White Male Cataloguing Bias

White Male Cataloguing Bias

How can a bookseller catalog material by members of underrepresented groups without further entrenching the white male bias in bookselling? That is the question this essay will explore. It's a work in progress, a way of working out ideas by writing them down.

Last year a woman came into my shop (this was before Covid-19), looked around, and commented to me, "You don't have many women in here." I protested a bit and showed her some examples, but the statement was essentially true. Most of the collections I have bought over the years were assembled by men and they mostly collected books by men.

At an estate sale recently, I overheard a bookseller I respect saying to the sale manager, "I'm looking for books by, for, and about women. Not all of this Americana." I asked her about that on the phone later and she said explained that dealers think of Americana as what men did and that people don't pay much attention to what women were doing at the same time.

This gap in collecting, both by individuals and to a greater extent institutions, is being filled today by booksellers like me who have found a market for material by, for, and about women, as well as other underrepresented groups, Black Americans, Asian Americans, Mexican and Latinx Americans, LGBTQ people, etc. Some institutions refer to this as retrospective acquisitions, or filling in the holes in existing holding, like adding the carte de visite (CDV) photograph of the Civil War spy Pauline Cushman (shown here, but sold) to a collection of CVDs of Civil War soldiers.

Broader interest in these subjects is good, but it poses a problem. Focusing on the achievements of, say, women or on Black writers only further emphasizes that they are being given separate and inherently unequal status. They are women aviators not aviators or Black novelists, not novelists. This week, I received digital catalogs from two booksellers devoted to women and not one designated as by men, yet most of the catalogs I get (and issue, frankly) almost exclusively contain material by, for, and about white men, but no one mentions it.

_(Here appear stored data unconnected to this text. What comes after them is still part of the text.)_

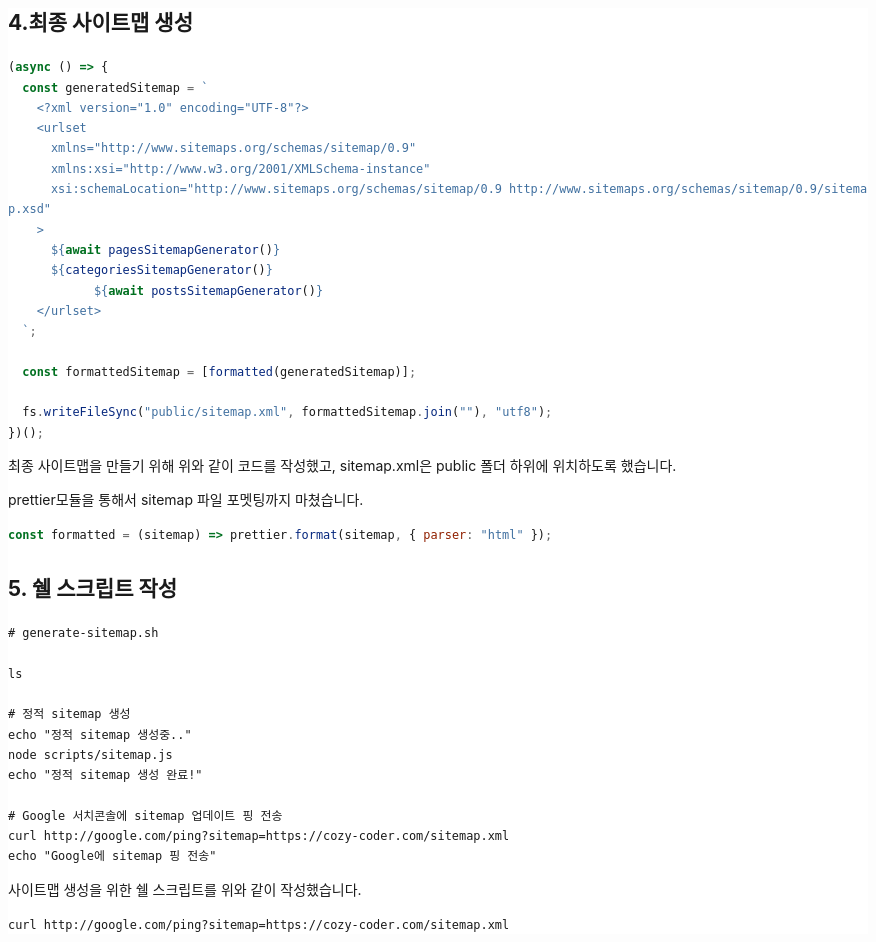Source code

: ## 4.최종 사이트맵 생성

```js
(async () => {
  const generatedSitemap = `
    <?xml version="1.0" encoding="UTF-8"?>
    <urlset
      xmlns="http://www.sitemaps.org/schemas/sitemap/0.9"
      xmlns:xsi="http://www.w3.org/2001/XMLSchema-instance"
      xsi:schemaLocation="http://www.sitemaps.org/schemas/sitemap/0.9 http://www.sitemaps.org/schemas/sitemap/0.9/sitemap.xsd"
    >
      ${await pagesSitemapGenerator()}
      ${categoriesSitemapGenerator()}
			${await postsSitemapGenerator()}
    </urlset>
  `;

  const formattedSitemap = [formatted(generatedSitemap)];

  fs.writeFileSync("public/sitemap.xml", formattedSitemap.join(""), "utf8");
})();
```

최종 사이트맵을 만들기 위해 위와 같이 코드를 작성했고, sitemap.xml은 public 폴더 하위에 위치하도록 했습니다.

prettier모듈을 통해서 sitemap 파일 포멧팅까지 마쳤습니다.

```js
const formatted = (sitemap) => prettier.format(sitemap, { parser: "html" });
```

<GoogleAd/>

## 5. 쉘 스크립트 작성

```shell
# generate-sitemap.sh

ls

# 정적 sitemap 생성
echo "정적 sitemap 생성중.."
node scripts/sitemap.js
echo "정적 sitemap 생성 완료!"

# Google 서치콘솔에 sitemap 업데이트 핑 전송
curl http://google.com/ping?sitemap=https://cozy-coder.com/sitemap.xml
echo "Google에 sitemap 핑 전송"
```

사이트맵 생성을 위한 쉘 스크립트를 위와 같이 작성했습니다.

```shell
curl http://google.com/ping?sitemap=https://cozy-coder.com/sitemap.xml
```
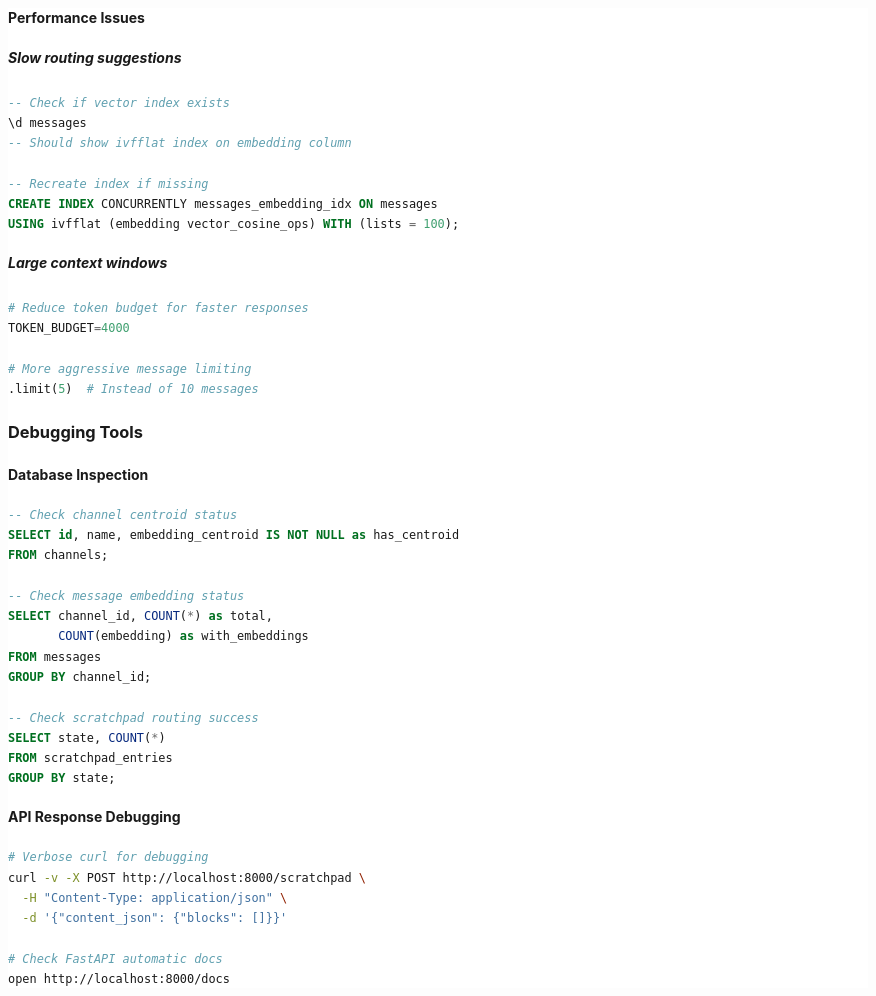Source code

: #### **Performance Issues**

##### **Slow routing suggestions**
```sql
-- Check if vector index exists
\d messages
-- Should show ivfflat index on embedding column

-- Recreate index if missing
CREATE INDEX CONCURRENTLY messages_embedding_idx ON messages 
USING ivfflat (embedding vector_cosine_ops) WITH (lists = 100);
```

##### **Large context windows**
```python
# Reduce token budget for faster responses
TOKEN_BUDGET=4000

# More aggressive message limiting
.limit(5)  # Instead of 10 messages
```

### Debugging Tools

#### **Database Inspection**
```sql
-- Check channel centroid status
SELECT id, name, embedding_centroid IS NOT NULL as has_centroid 
FROM channels;

-- Check message embedding status
SELECT channel_id, COUNT(*) as total, 
       COUNT(embedding) as with_embeddings
FROM messages 
GROUP BY channel_id;

-- Check scratchpad routing success
SELECT state, COUNT(*) 
FROM scratchpad_entries 
GROUP BY state;
```

#### **API Response Debugging**
```bash
# Verbose curl for debugging
curl -v -X POST http://localhost:8000/scratchpad \
  -H "Content-Type: application/json" \
  -d '{"content_json": {"blocks": []}}'

# Check FastAPI automatic docs
open http://localhost:8000/docs
```
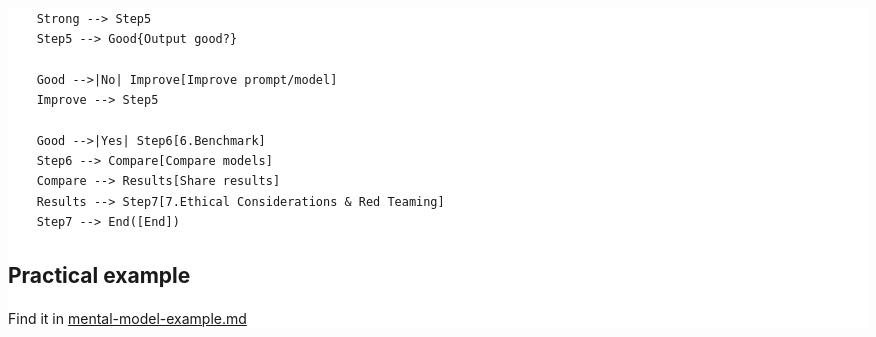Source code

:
 ```mermaid
    Strong --> Step5
    Step5 --> Good{Output good?}
    
    Good -->|No| Improve[Improve prompt/model]
    Improve --> Step5
    
    Good -->|Yes| Step6[6.Benchmark]
    Step6 --> Compare[Compare models]
    Compare --> Results[Share results]
    Results --> Step7[7.Ethical Considerations & Red Teaming]
    Step7 --> End([End])
```

## Practical example

Find it in [mental-model-example.md](./mental-model-example.md)
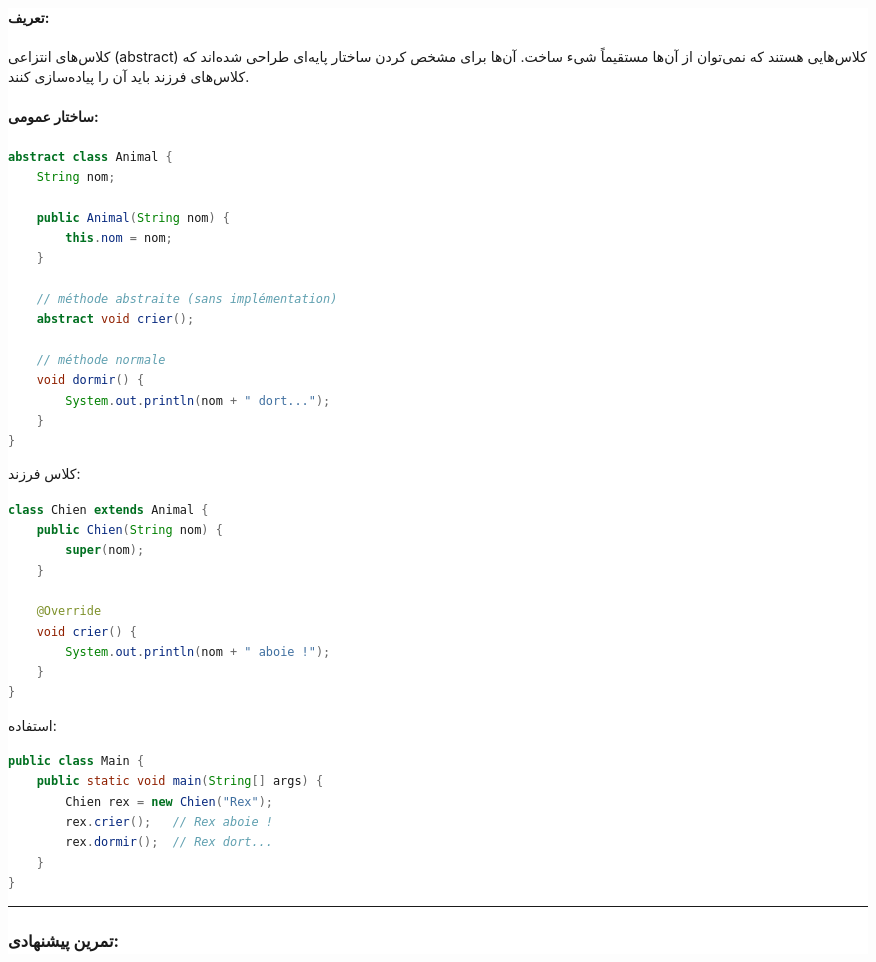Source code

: #### تعریف:

کلاس‌های انتزاعی (abstract) کلاس‌هایی هستند که نمی‌توان از آن‌ها مستقیماً شیء ساخت. آن‌ها برای مشخص کردن ساختار پایه‌ای طراحی شده‌اند که کلاس‌های فرزند باید آن را پیاده‌سازی کنند.
####  ساختار عمومی:

```java
abstract class Animal {
    String nom;

    public Animal(String nom) {
        this.nom = nom;
    }

    // méthode abstraite (sans implémentation)
    abstract void crier();

    // méthode normale
    void dormir() {
        System.out.println(nom + " dort...");
    }
}
```

کلاس فرزند:

```java
class Chien extends Animal {
    public Chien(String nom) {
        super(nom);
    }

    @Override
    void crier() {
        System.out.println(nom + " aboie !");
    }
}
```

استفاده:

```java
public class Main {
    public static void main(String[] args) {
        Chien rex = new Chien("Rex");
        rex.crier();   // Rex aboie !
        rex.dormir();  // Rex dort...
    }
}
```

---

###  تمرین پیشنهادی:
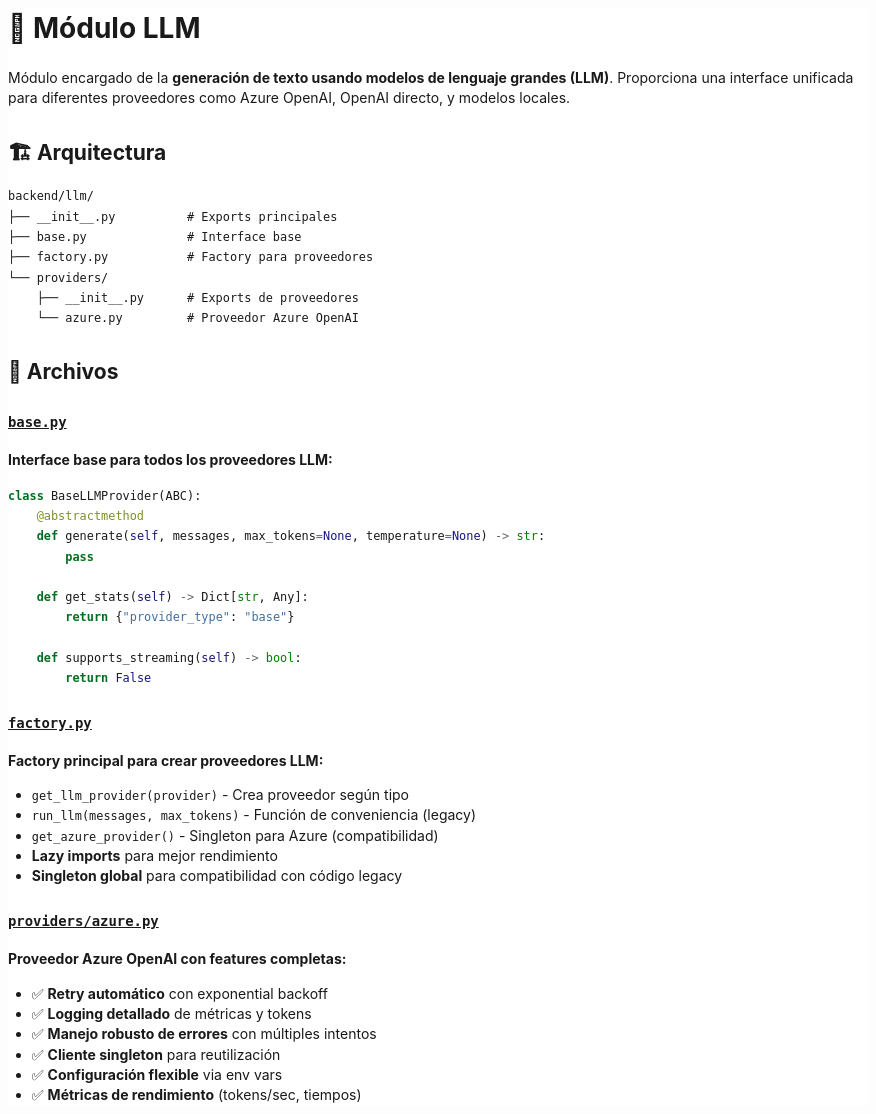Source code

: # 🤖 Módulo LLM

Módulo encargado de la **generación de texto usando modelos de lenguaje grandes (LLM)**. Proporciona una interface unificada para diferentes proveedores como Azure OpenAI, OpenAI directo, y modelos locales.

## 🏗️ Arquitectura

```
backend/llm/
├── __init__.py          # Exports principales
├── base.py              # Interface base
├── factory.py           # Factory para proveedores
└── providers/
    ├── __init__.py      # Exports de proveedores
    └── azure.py         # Proveedor Azure OpenAI
```

## 📁 Archivos

### [`base.py`](base.py)
**Interface base para todos los proveedores LLM:**
```python
class BaseLLMProvider(ABC):
    @abstractmethod
    def generate(self, messages, max_tokens=None, temperature=None) -> str:
        pass
    
    def get_stats(self) -> Dict[str, Any]:
        return {"provider_type": "base"}
    
    def supports_streaming(self) -> bool:
        return False
```

### [`factory.py`](factory.py)
**Factory principal para crear proveedores LLM:**
- `get_llm_provider(provider)` - Crea proveedor según tipo
- `run_llm(messages, max_tokens)` - Función de conveniencia (legacy)
- `get_azure_provider()` - Singleton para Azure (compatibilidad)
- **Lazy imports** para mejor rendimiento
- **Singleton global** para compatibilidad con código legacy

### [`providers/azure.py`](providers/azure.py)
**Proveedor Azure OpenAI con features completas:**
- ✅ **Retry automático** con exponential backoff
- ✅ **Logging detallado** de métricas y tokens
- ✅ **Manejo robusto de errores** con múltiples intentos
- ✅ **Cliente singleton** para reutilización
- ✅ **Configuración flexible** via env vars
- ✅ **Métricas de rendimiento** (tokens/sec, tiempos)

 As an example of this, consider the listings for books by the American Nobel Prize-winning author Toni Morrison. On the Antiquarian Booksellers' Association of America (ABAA) website, there are 191 listings (as of Sept. 20, 2020), and one quarter (54 of 191) mention that she is African American. Not one of the 888 (as of the same date) listings for books by Ernest Hemingway mention that he is white (and I checked every book that used the word white in its description), yet his whiteness is as much a part of his identity and writing style as Morrison's Blackness.

In his essay "The Literature of the Negro in the United States" (1957), Richard Wright confronts a similar conundrum. He describes how W. E. B. DuBois, Booker T. Washington, and other Black Americans fought for equality and secured investments and support from sympathetic white people. "But the irony in the efforts of these Negroes was that the gains they won fastened ever tighter around their necks the shackles of Jim Crowism. For example, every new hospital that was built was a Negro hospital, a Negro clinic, a Negro school... Instead of racial segregation lessoning, it grew, deepened, and spread."

Every time booksellers call out works by women or Chinese Americans or Muslim immigrants, we simultaneously make them more visible and more separate. The rest of this essay (to be written), will explore ideas for ameliorating, but not resolving, this conundrum.